Он едва не плакал злыми, едкими слезами.
- Не плачь, только хуже их намочишь, - сказала она. - Ну, скорей, покружись с ними.
- Покружись, покружись... - Голос у него был глухой и очень обиженный. - Тебе все равно, хоть бы ливень, хоть бы гром.
- Посуди сам: зачем мне просить тебя, если бы день был погожий, солнечный, - рассудительно возразила она. - А если ты откажешься, вся моя стирка насмарку. Разве что в комнатах развесить...
Эти слова решили дело. Больше всего на свете он ненавидел, когда поперек комнат, будто гирлянды, будто флаги, болтались-развевались простыни, заставляя человека ползать на карачках. Он подпрыгнул. Огромные зеленые крылья гулко хлопнули.
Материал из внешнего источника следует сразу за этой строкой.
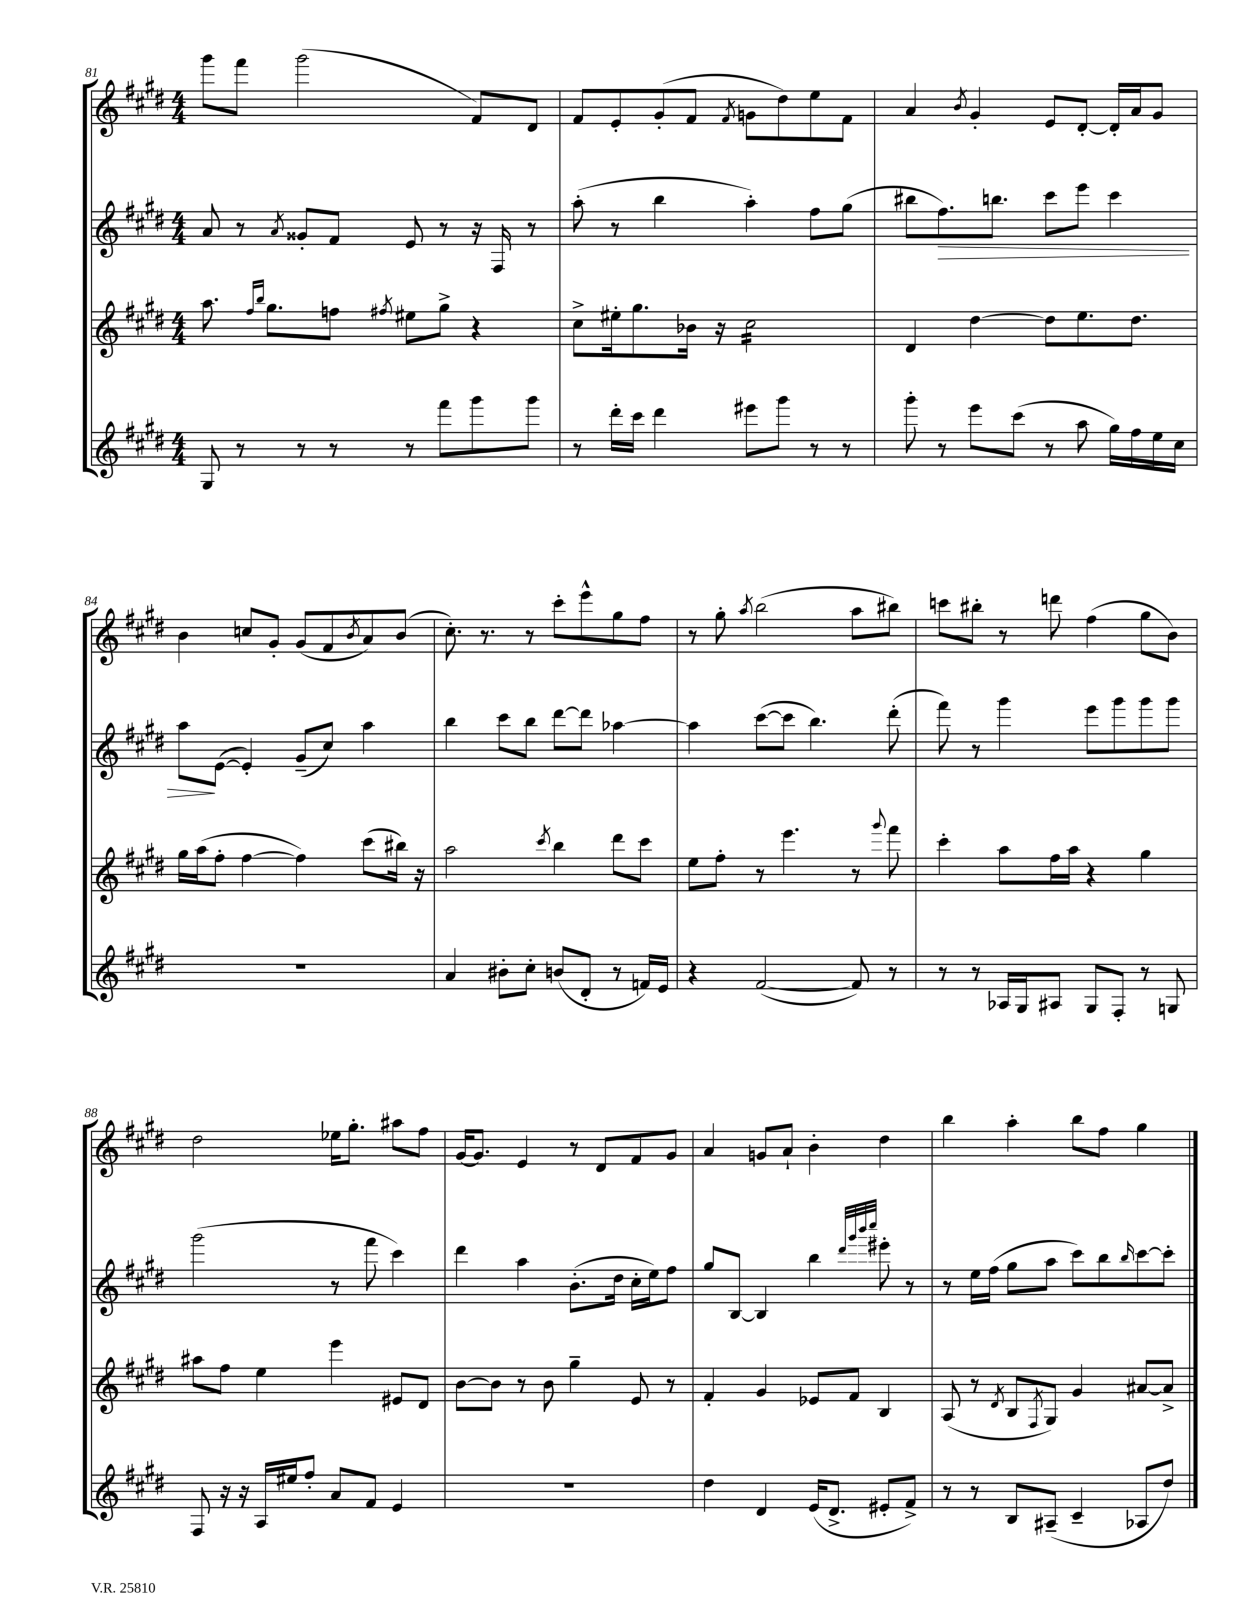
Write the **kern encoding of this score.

**kern	**kern	**kern	**dynam	**kern
*part4	*part3	*part2	*part2	*part1
*staff4	*staff3	*staff2	*staff2	*staff1
*clefG2	*clefG2	*clefG2	*	*clefG2
*k[f#c#g#d#]	*k[f#c#g#d#]	*k[f#c#g#d#]	*	*k[f#c#g#d#]
*M4/4	*M4/4	*M4/4	*	*M4/4
=81	=81	=81	=81	=81
8G#/	8.aa\	8a/	.	8ggg#\L
8r	.	8r	.	8fff#\J
.	16qqff#/LL	.	.	.
.	16qqbb/JJ	.	.	.
.	8.gg#\L	.	.	.
.	.	8qa/	.	.
8r	.	8g##X'/L	.	(2ggg#\
8r	8ffn\J	8f#/J	.	.
.	8qff#X/	.	.	.
8r	8ee#X\L	8e/	.	.
8fff#\L	8gg#^\J	8r	.	.
8ggg#\	4r	16r	.	8f#/L)
.	.	16F#/	.	.
8ggg#\J	.	8r	.	8d#/J
=82	=82	=82	=82	=82
8r	8cc#^\L	(8aa'\	.	8f#/L
16ddd#'\LL	16ee#X'\k	8r	.	8e'/
16ccc#\JJ	8.gg#\	.	.	.
4ddd#\	.	4bb\	.	(8g#'/
.	16b-X\Jk	.	.	8f#/J
.	16r	.	.	.
.	.	.	.	8qf#/
*	*tremolo	*	*	*
8eee#X\L	16cc#\LL	4aa'\)	.	8gn\L
.	16cc#\	.	.	.
8ggg#\J	16cc#\	.	.	8dd#\)
.	16cc#\	.	.	.
8r	16cc#\	8ff#\L	.	8ee\
.	16cc#\	.	.	.
8r	16cc#\	(8gg#\J	.	8f#\J
.	16cc#\JJ	.	.	.
*	*Xtremolo	*	*	*
=83	=83	=83	=83	=83
8ggg#'\	4d#/	8bb#X\L	.	4a/
!	!	!	!LO:HP:b	!
8r	.	8.ff#\)	>	.
.	.	.	.	8qb/
8eee\L	[4dd#\	.	.	4g#'/
.	.	8.bbn\J	.	.
(8ccc#\J	.	.	.	.
8r	8dd#\L]	8ccc#\L	.	8e/L
8aa\	8.ee\	8eee\J	.	[8d#'/J
16gg#\LL)	.	4ccc#\	.	16d#'/LL]
16ff#\	8.dd#\J	.	.	16a/J
16ee\	.	.	.	8g#/J
16cc#\JJ	.	.	.	.
!!LO:LB:g=z
=84	=84	=84	=84	=84
1r	16gg#\LL	8aa\L	.	4b\
.	(16aa\J	.	.	.
.	8ff#'\J	([8e\J	]	.
.	[4ff#\	4e'/])	.	8ccn/L
.	.	.	.	8g#'/J
.	4ff#\])	(8g#~/L	.	(8g#/L
.	.	8cc#/J)	.	8f#/
.	.	.	.	8qb/
.	(8ccc#\L	4aa\	.	8a/)
.	16bb#X\Jk)	.	.	(8b/J
.	16r	.	.	.
=85	=85	=85	=85	=85
4a/	2aa\	4bb\	.	8.cc#'\)
.	.	.	.	8.r
8b#X'\L	.	8ccc#\L	.	.
8cc#'\J	.	8bb\J	.	8r
.	8qccc#/	.	.	.
(8bn/L	4bb\	[8ddd#\L	.	8ccc#'\L
8d#'/J	.	8ddd#\J]	.	8eee^^\
8r	8ddd#\L	[4aa-X\	.	8gg#\
16fn/LL)	8ccc#\J	.	.	8ff#\J
16e/JJ	.	.	.	.
=86	=86	=86	=86	=86
4r	8ee\L	4aa-\]	.	8r
.	8ff#'\J	.	.	8gg#'\
.	.	.	.	8qaa/
([2f#/	8r	([8ccc#\L	.	(2bb\
.	4.eee\	8ccc#\J]	.	.
.	.	4.bb\)	.	.
8f#/])	8r	.	.	8aa\L
.	8qqggg#/	.	.	.
8r	8fff#\	(8ddd#'\	.	8bb#X\J)
=87	=87	=87	=87	=87
8r	4ccc#'\	8fff#\)	.	8cccn\L
8r	.	8r	.	8bb#X'\J
16A-X/LL	8aa\L	4ggg#\	.	8r
16G#/J	.	.	.	.
8A#X/J	16ff#\L	.	.	8dddn\
.	16aa\JJ	.	.	.
8G#/L	4r	8eee\L	.	(4ff#\
8F#'/J	.	8ggg#\	.	.
8r	4gg#\	8ggg#\	.	8gg#\L
8Gn/	.	8ggg#\J	.	8b\J)
!!LO:LB:g=z
=88	=88	=88	=88	=88
8F#/	8aa#X\L	(2ggg#\	.	2dd#\
16r	8ff#\J	.	.	.
16r	.	.	.	.
16A/LL	4ee\	.	.	.
16ee#X/J	.	.	.	.
8ff#'/J	.	.	.	.
8a/L	4eee\	8r	.	16ee-X\KL
.	.	.	.	8.gg#'\J
8f#/J	.	8fff#\	.	.
4e/	8e#X/L	4ccc#\)	.	8aa#X\L
.	8d#/J	.	.	8ff#\J
=89	=89	=89	=89	=89
1r	[8b\L	4ddd#\	.	[16g#/KL
.	.	.	.	8.g#/J]
.	8b\J]	.	.	.
.	8r	4aa\	.	4e/
.	8b\	.	.	.
.	4gg#~\	(8.b'\L	.	8r
.	.	.	.	8d#/L
.	.	16dd#\Jk	.	.
.	8e/	16cc#'\LL	.	8f#/
.	.	16ee\J)	.	.
.	8r	8ff#\J	.	8g#/J
=90	=90	=90	=90	=90
4dd#\	4f#'/	8gg#/L	.	4a/
.	.	[8B/J	.	.
4d#/	4g#/	4B/]	.	8gn/L
.	.	.	.	8a`/J
(16e/KL	8e-X/L	4bb\	.	4b'\
8.d#^/J	.	.	.	.
.	8f#/J	.	.	.
.	.	32qqddd#/LLL	.	.
.	.	32qqggg#/	.	.
.	.	32qqbbb/	.	.
.	.	32qqcccc#/JJJ	.	.
8e#X'/L	4B/	8eee#X'\	.	4dd#\
8f#^/J)	.	8r	.	.
=91	=91	=91	=91	=91
8r	(8A/	8r	.	4bb\
8r	8r	16ee\LL	.	.
.	.	(16ff#\JJ	.	.
.	8qd#/	.	.	.
8B/L	8B/L	8gg#\L	.	4aa'\
.	8qF#/	.	.	.
(8A#X~/J	8G#/J)	8aa\J	.	.
4c#~/	4g#/	8ccc#\L)	.	8bb\L
.	.	8bb\	.	8ff#\J
.	.	16qqbb/	.	.
8A-X/L	[8a#X/L	[8ccc#\	.	4gg#\
8dd#/J)	8a#^/J]	8ccc#'\J]	.	.
==	==	==	==	==
*-	*-	*-	*-	*-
- Только до выгона и обратно!
Сильный взмах, прыжок, и - он взлетел, взлетел, рубя крыльями прохладный воздух, гладя его. Быстрее, чем вы бы произнесли: "У дядюшки Эйнара зеленые крылья", он скользнул над своим огородом, и длинная трепещущая петля простыней забилась в гуле, в воздушной струе от его крыльев.
- Держи!
Круг закончен, и простыни, сухие, как воздушная кукуруза, плавно опустились на чистые одеяла, которые она заранее расстелила в ряд.